(Saved entries)
==============================
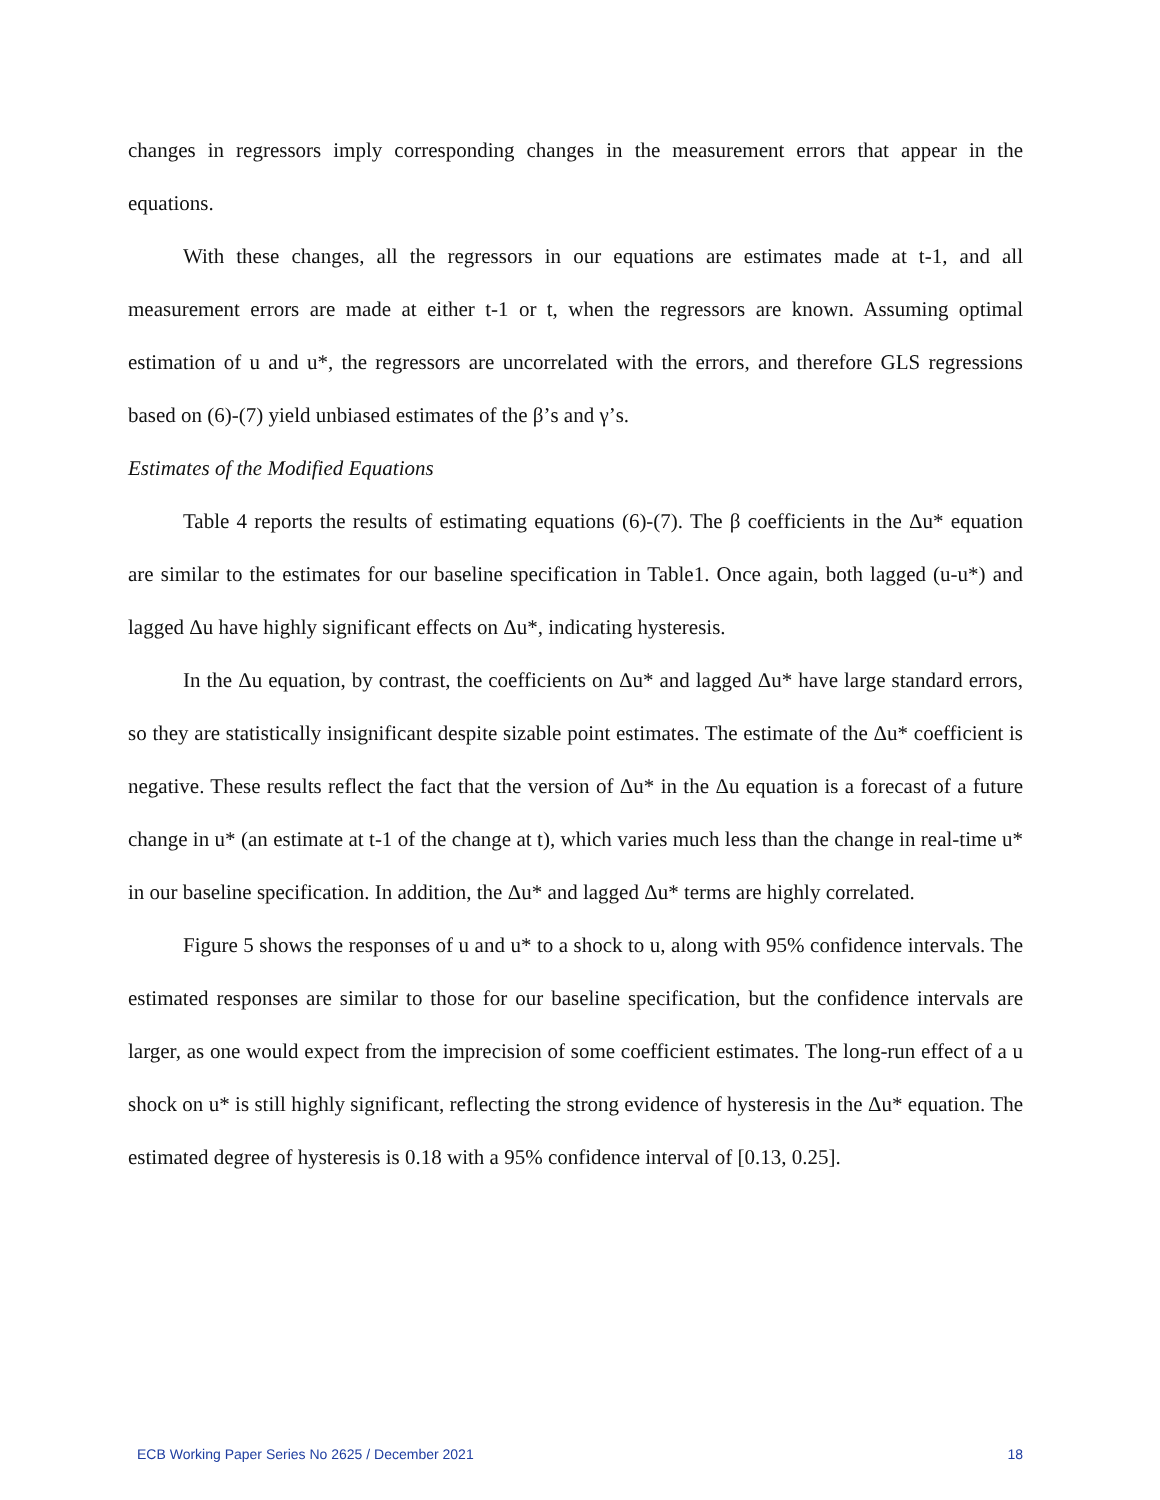changes in regressors imply corresponding changes in the measurement errors that appear in the equations.
With these changes, all the regressors in our equations are estimates made at t-1, and all measurement errors are made at either t-1 or t, when the regressors are known. Assuming optimal estimation of u and u*, the regressors are uncorrelated with the errors, and therefore GLS regressions based on (6)-(7) yield unbiased estimates of the β’s and γ’s.
Estimates of the Modified Equations
Table 4 reports the results of estimating equations (6)-(7). The β coefficients in the Δu* equation are similar to the estimates for our baseline specification in Table1. Once again, both lagged (u-u*) and lagged Δu have highly significant effects on Δu*, indicating hysteresis.
In the Δu equation, by contrast, the coefficients on Δu* and lagged Δu* have large standard errors, so they are statistically insignificant despite sizable point estimates. The estimate of the Δu* coefficient is negative. These results reflect the fact that the version of Δu* in the Δu equation is a forecast of a future change in u* (an estimate at t-1 of the change at t), which varies much less than the change in real-time u* in our baseline specification. In addition, the Δu* and lagged Δu* terms are highly correlated.
Figure 5 shows the responses of u and u* to a shock to u, along with 95% confidence intervals. The estimated responses are similar to those for our baseline specification, but the confidence intervals are larger, as one would expect from the imprecision of some coefficient estimates. The long-run effect of a u shock on u* is still highly significant, reflecting the strong evidence of hysteresis in the Δu* equation. The estimated degree of hysteresis is 0.18 with a 95% confidence interval of [0.13, 0.25].
ECB Working Paper Series No 2625 / December 2021 18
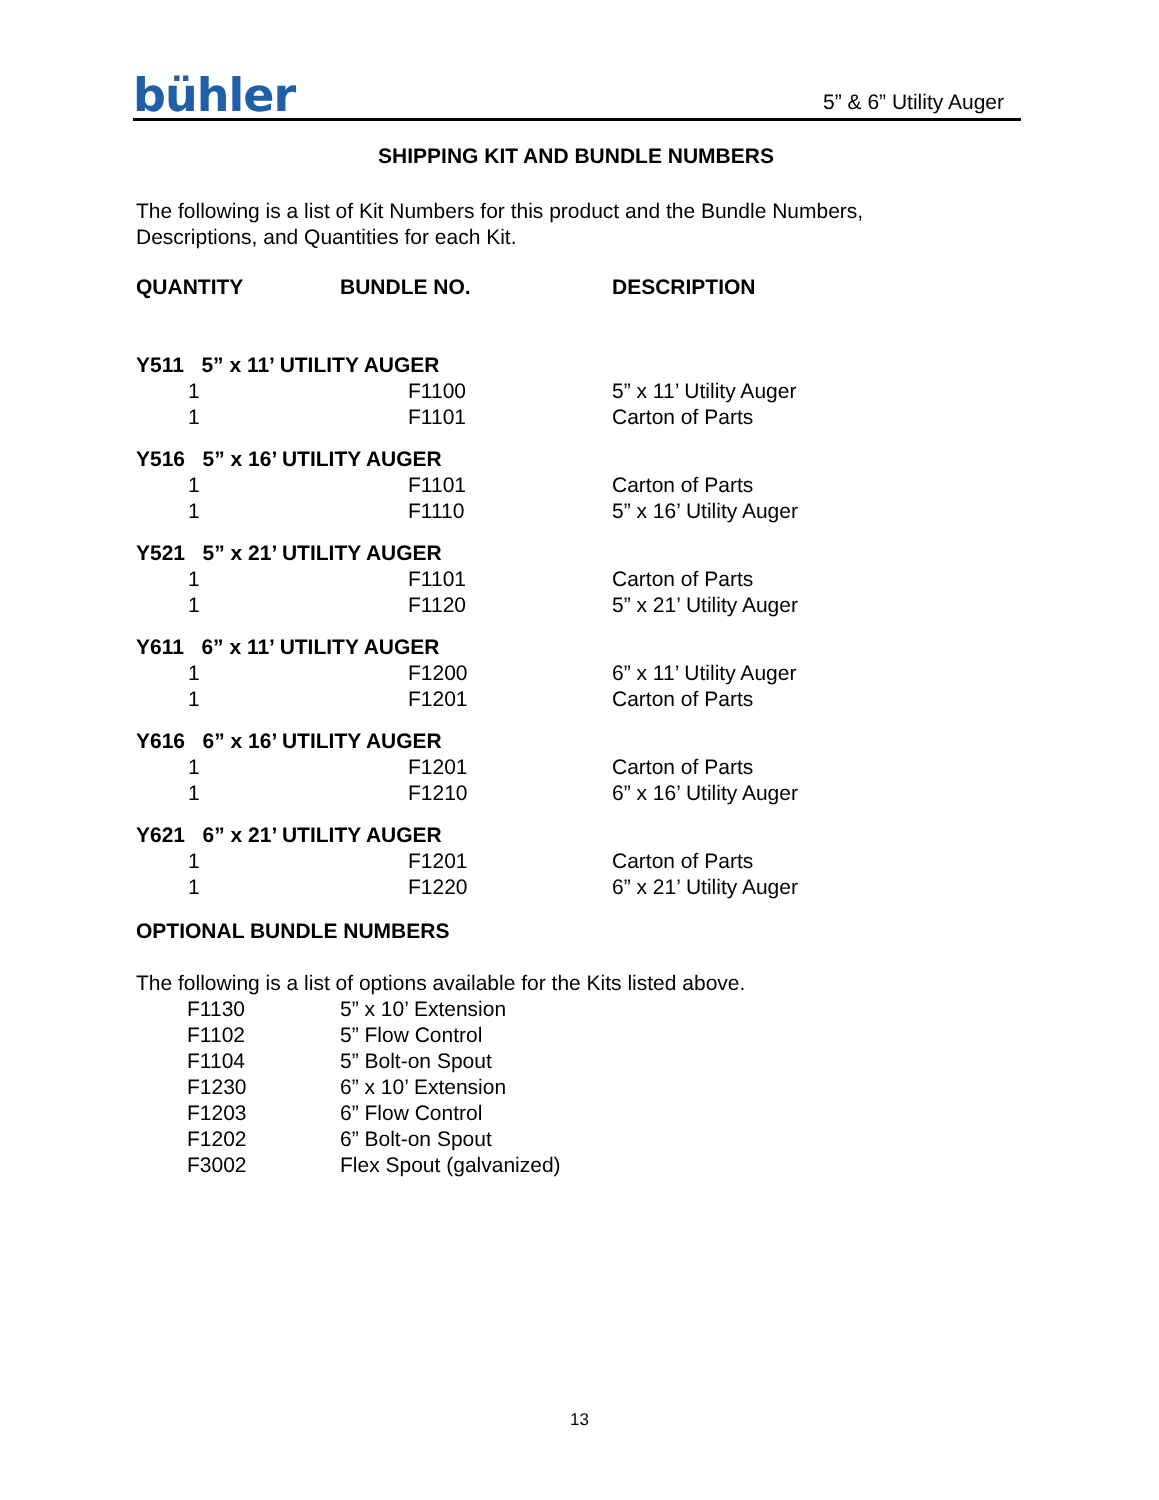bühler
5” & 6” Utility Auger
SHIPPING KIT AND BUNDLE NUMBERS
The following is a list of Kit Numbers for this product and the Bundle Numbers,
Descriptions, and Quantities for each Kit.
| QUANTITY | BUNDLE NO. | DESCRIPTION |
| --- | --- | --- |
| Y511 5” x 11’ UTILITY AUGER | | |
| 1 | F1100 | 5” x 11’ Utility Auger |
| 1 | F1101 | Carton of Parts |
| Y516 5” x 16’ UTILITY AUGER | | |
| 1 | F1101 | Carton of Parts |
| 1 | F1110 | 5” x 16’ Utility Auger |
| Y521 5” x 21’ UTILITY AUGER | | |
| 1 | F1101 | Carton of Parts |
| 1 | F1120 | 5” x 21’ Utility Auger |
| Y611 6” x 11’ UTILITY AUGER | | |
| 1 | F1200 | 6” x 11’ Utility Auger |
| 1 | F1201 | Carton of Parts |
| Y616 6” x 16’ UTILITY AUGER | | |
| 1 | F1201 | Carton of Parts |
| 1 | F1210 | 6” x 16’ Utility Auger |
| Y621 6” x 21’ UTILITY AUGER | | |
| 1 | F1201 | Carton of Parts |
| 1 | F1220 | 6” x 21’ Utility Auger |
OPTIONAL BUNDLE NUMBERS
The following is a list of options available for the Kits listed above.
| F1130 | 5” x 10’ Extension |
| F1102 | 5” Flow Control |
| F1104 | 5” Bolt-on Spout |
| F1230 | 6” x 10’ Extension |
| F1203 | 6” Flow Control |
| F1202 | 6” Bolt-on Spout |
| F3002 | Flex Spout (galvanized) |
13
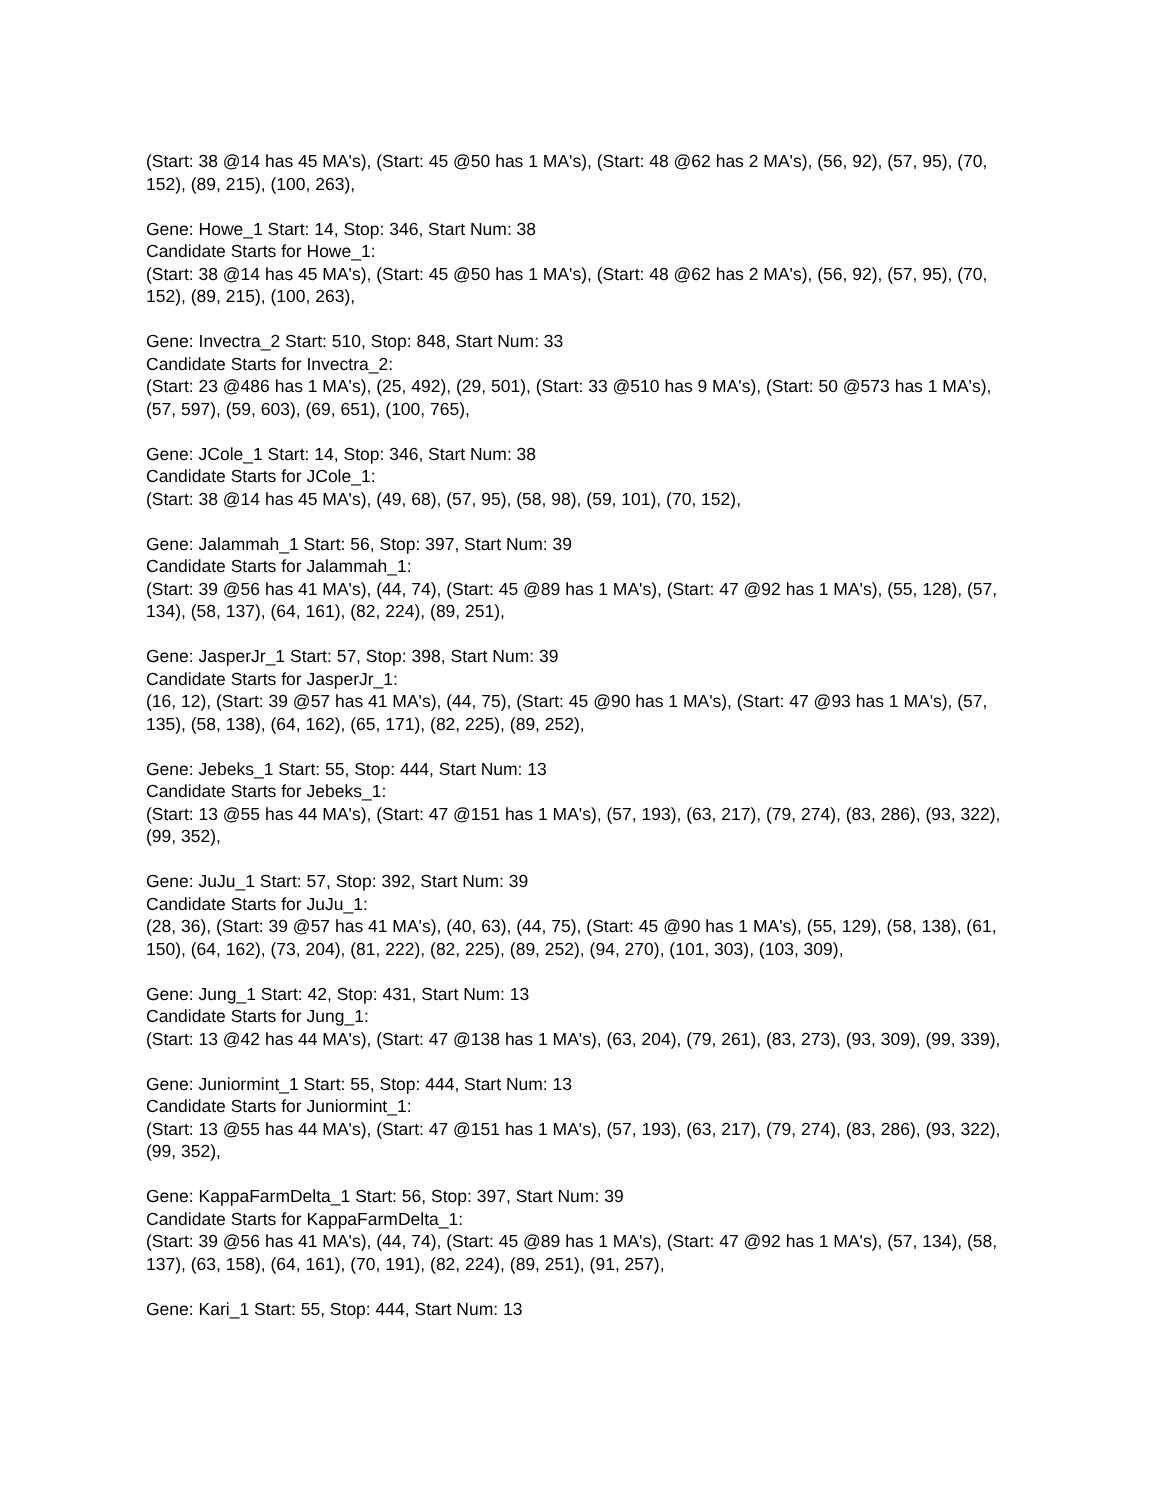(Start: 38 @14 has 45 MA's), (Start: 45 @50 has 1 MA's), (Start: 48 @62 has 2 MA's), (56, 92), (57, 95), (70, 152), (89, 215), (100, 263),
Gene: Howe_1 Start: 14, Stop: 346, Start Num: 38
Candidate Starts for Howe_1:
(Start: 38 @14 has 45 MA's), (Start: 45 @50 has 1 MA's), (Start: 48 @62 has 2 MA's), (56, 92), (57, 95), (70, 152), (89, 215), (100, 263),
Gene: Invectra_2 Start: 510, Stop: 848, Start Num: 33
Candidate Starts for Invectra_2:
(Start: 23 @486 has 1 MA's), (25, 492), (29, 501), (Start: 33 @510 has 9 MA's), (Start: 50 @573 has 1 MA's), (57, 597), (59, 603), (69, 651), (100, 765),
Gene: JCole_1 Start: 14, Stop: 346, Start Num: 38
Candidate Starts for JCole_1:
(Start: 38 @14 has 45 MA's), (49, 68), (57, 95), (58, 98), (59, 101), (70, 152),
Gene: Jalammah_1 Start: 56, Stop: 397, Start Num: 39
Candidate Starts for Jalammah_1:
(Start: 39 @56 has 41 MA's), (44, 74), (Start: 45 @89 has 1 MA's), (Start: 47 @92 has 1 MA's), (55, 128), (57, 134), (58, 137), (64, 161), (82, 224), (89, 251),
Gene: JasperJr_1 Start: 57, Stop: 398, Start Num: 39
Candidate Starts for JasperJr_1:
(16, 12), (Start: 39 @57 has 41 MA's), (44, 75), (Start: 45 @90 has 1 MA's), (Start: 47 @93 has 1 MA's), (57, 135), (58, 138), (64, 162), (65, 171), (82, 225), (89, 252),
Gene: Jebeks_1 Start: 55, Stop: 444, Start Num: 13
Candidate Starts for Jebeks_1:
(Start: 13 @55 has 44 MA's), (Start: 47 @151 has 1 MA's), (57, 193), (63, 217), (79, 274), (83, 286), (93, 322), (99, 352),
Gene: JuJu_1 Start: 57, Stop: 392, Start Num: 39
Candidate Starts for JuJu_1:
(28, 36), (Start: 39 @57 has 41 MA's), (40, 63), (44, 75), (Start: 45 @90 has 1 MA's), (55, 129), (58, 138), (61, 150), (64, 162), (73, 204), (81, 222), (82, 225), (89, 252), (94, 270), (101, 303), (103, 309),
Gene: Jung_1 Start: 42, Stop: 431, Start Num: 13
Candidate Starts for Jung_1:
(Start: 13 @42 has 44 MA's), (Start: 47 @138 has 1 MA's), (63, 204), (79, 261), (83, 273), (93, 309), (99, 339),
Gene: Juniormint_1 Start: 55, Stop: 444, Start Num: 13
Candidate Starts for Juniormint_1:
(Start: 13 @55 has 44 MA's), (Start: 47 @151 has 1 MA's), (57, 193), (63, 217), (79, 274), (83, 286), (93, 322), (99, 352),
Gene: KappaFarmDelta_1 Start: 56, Stop: 397, Start Num: 39
Candidate Starts for KappaFarmDelta_1:
(Start: 39 @56 has 41 MA's), (44, 74), (Start: 45 @89 has 1 MA's), (Start: 47 @92 has 1 MA's), (57, 134), (58, 137), (63, 158), (64, 161), (70, 191), (82, 224), (89, 251), (91, 257),
Gene: Kari_1 Start: 55, Stop: 444, Start Num: 13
==============================
→ Problem requirements: The entries are to be restated word for word, with pictures omitted.

→ Task result:
changes in regressors imply corresponding changes in the measurement errors that appear in the equations.
With these changes, all the regressors in our equations are estimates made at t-1, and all measurement errors are made at either t-1 or t, when the regressors are known. Assuming optimal estimation of u and u*, the regressors are uncorrelated with the errors, and therefore GLS regressions based on (6)-(7) yield unbiased estimates of the β’s and γ’s.
Estimates of the Modified Equations
Table 4 reports the results of estimating equations (6)-(7). The β coefficients in the Δu* equation are similar to the estimates for our baseline specification in Table1. Once again, both lagged (u-u*) and lagged Δu have highly significant effects on Δu*, indicating hysteresis.
In the Δu equation, by contrast, the coefficients on Δu* and lagged Δu* have large standard errors, so they are statistically insignificant despite sizable point estimates. The estimate of the Δu* coefficient is negative. These results reflect the fact that the version of Δu* in the Δu equation is a forecast of a future change in u* (an estimate at t-1 of the change at t), which varies much less than the change in real-time u* in our baseline specification. In addition, the Δu* and lagged Δu* terms are highly correlated.
Figure 5 shows the responses of u and u* to a shock to u, along with 95% confidence intervals. The estimated responses are similar to those for our baseline specification, but the confidence intervals are larger, as one would expect from the imprecision of some coefficient estimates. The long-run effect of a u shock on u* is still highly significant, reflecting the strong evidence of hysteresis in the Δu* equation. The estimated degree of hysteresis is 0.18 with a 95% confidence interval of [0.13, 0.25].
ECB Working Paper Series No 2625 / December 2021 18
bühler
5” & 6” Utility Auger
SHIPPING KIT AND BUNDLE NUMBERS
The following is a list of Kit Numbers for this product and the Bundle Numbers,
Descriptions, and Quantities for each Kit.
| QUANTITY | BUNDLE NO. | DESCRIPTION |
| --- | --- | --- |
| Y511 5” x 11’ UTILITY AUGER | | |
| 1 | F1100 | 5” x 11’ Utility Auger |
| 1 | F1101 | Carton of Parts |
| Y516 5” x 16’ UTILITY AUGER | | |
| 1 | F1101 | Carton of Parts |
| 1 | F1110 | 5” x 16’ Utility Auger |
| Y521 5” x 21’ UTILITY AUGER | | |
| 1 | F1101 | Carton of Parts |
| 1 | F1120 | 5” x 21’ Utility Auger |
| Y611 6” x 11’ UTILITY AUGER | | |
| 1 | F1200 | 6” x 11’ Utility Auger |
| 1 | F1201 | Carton of Parts |
| Y616 6” x 16’ UTILITY AUGER | | |
| 1 | F1201 | Carton of Parts |
| 1 | F1210 | 6” x 16’ Utility Auger |
| Y621 6” x 21’ UTILITY AUGER | | |
| 1 | F1201 | Carton of Parts |
| 1 | F1220 | 6” x 21’ Utility Auger |
OPTIONAL BUNDLE NUMBERS
The following is a list of options available for the Kits listed above.
| F1130 | 5” x 10’ Extension |
| F1102 | 5” Flow Control |
| F1104 | 5” Bolt-on Spout |
| F1230 | 6” x 10’ Extension |
| F1203 | 6” Flow Control |
| F1202 | 6” Bolt-on Spout |
| F3002 | Flex Spout (galvanized) |
13
(Start: 38 @14 has 45 MA's), (Start: 45 @50 has 1 MA's), (Start: 48 @62 has 2 MA's), (56, 92), (57, 95), (70, 152), (89, 215), (100, 263),
Gene: Howe_1 Start: 14, Stop: 346, Start Num: 38
Candidate Starts for Howe_1:
(Start: 38 @14 has 45 MA's), (Start: 45 @50 has 1 MA's), (Start: 48 @62 has 2 MA's), (56, 92), (57, 95), (70, 152), (89, 215), (100, 263),
Gene: Invectra_2 Start: 510, Stop: 848, Start Num: 33
Candidate Starts for Invectra_2:
(Start: 23 @486 has 1 MA's), (25, 492), (29, 501), (Start: 33 @510 has 9 MA's), (Start: 50 @573 has 1 MA's), (57, 597), (59, 603), (69, 651), (100, 765),
Gene: JCole_1 Start: 14, Stop: 346, Start Num: 38
Candidate Starts for JCole_1:
(Start: 38 @14 has 45 MA's), (49, 68), (57, 95), (58, 98), (59, 101), (70, 152),
Gene: Jalammah_1 Start: 56, Stop: 397, Start Num: 39
Candidate Starts for Jalammah_1:
(Start: 39 @56 has 41 MA's), (44, 74), (Start: 45 @89 has 1 MA's), (Start: 47 @92 has 1 MA's), (55, 128), (57, 134), (58, 137), (64, 161), (82, 224), (89, 251),
Gene: JasperJr_1 Start: 57, Stop: 398, Start Num: 39
Candidate Starts for JasperJr_1:
(16, 12), (Start: 39 @57 has 41 MA's), (44, 75), (Start: 45 @90 has 1 MA's), (Start: 47 @93 has 1 MA's), (57, 135), (58, 138), (64, 162), (65, 171), (82, 225), (89, 252),
Gene: Jebeks_1 Start: 55, Stop: 444, Start Num: 13
Candidate Starts for Jebeks_1:
(Start: 13 @55 has 44 MA's), (Start: 47 @151 has 1 MA's), (57, 193), (63, 217), (79, 274), (83, 286), (93, 322), (99, 352),
Gene: JuJu_1 Start: 57, Stop: 392, Start Num: 39
Candidate Starts for JuJu_1:
(28, 36), (Start: 39 @57 has 41 MA's), (40, 63), (44, 75), (Start: 45 @90 has 1 MA's), (55, 129), (58, 138), (61, 150), (64, 162), (73, 204), (81, 222), (82, 225), (89, 252), (94, 270), (101, 303), (103, 309),
Gene: Jung_1 Start: 42, Stop: 431, Start Num: 13
Candidate Starts for Jung_1:
(Start: 13 @42 has 44 MA's), (Start: 47 @138 has 1 MA's), (63, 204), (79, 261), (83, 273), (93, 309), (99, 339),
Gene: Juniormint_1 Start: 55, Stop: 444, Start Num: 13
Candidate Starts for Juniormint_1:
(Start: 13 @55 has 44 MA's), (Start: 47 @151 has 1 MA's), (57, 193), (63, 217), (79, 274), (83, 286), (93, 322), (99, 352),
Gene: KappaFarmDelta_1 Start: 56, Stop: 397, Start Num: 39
Candidate Starts for KappaFarmDelta_1:
(Start: 39 @56 has 41 MA's), (44, 74), (Start: 45 @89 has 1 MA's), (Start: 47 @92 has 1 MA's), (57, 134), (58, 137), (63, 158), (64, 161), (70, 191), (82, 224), (89, 251), (91, 257),
Gene: Kari_1 Start: 55, Stop: 444, Start Num: 13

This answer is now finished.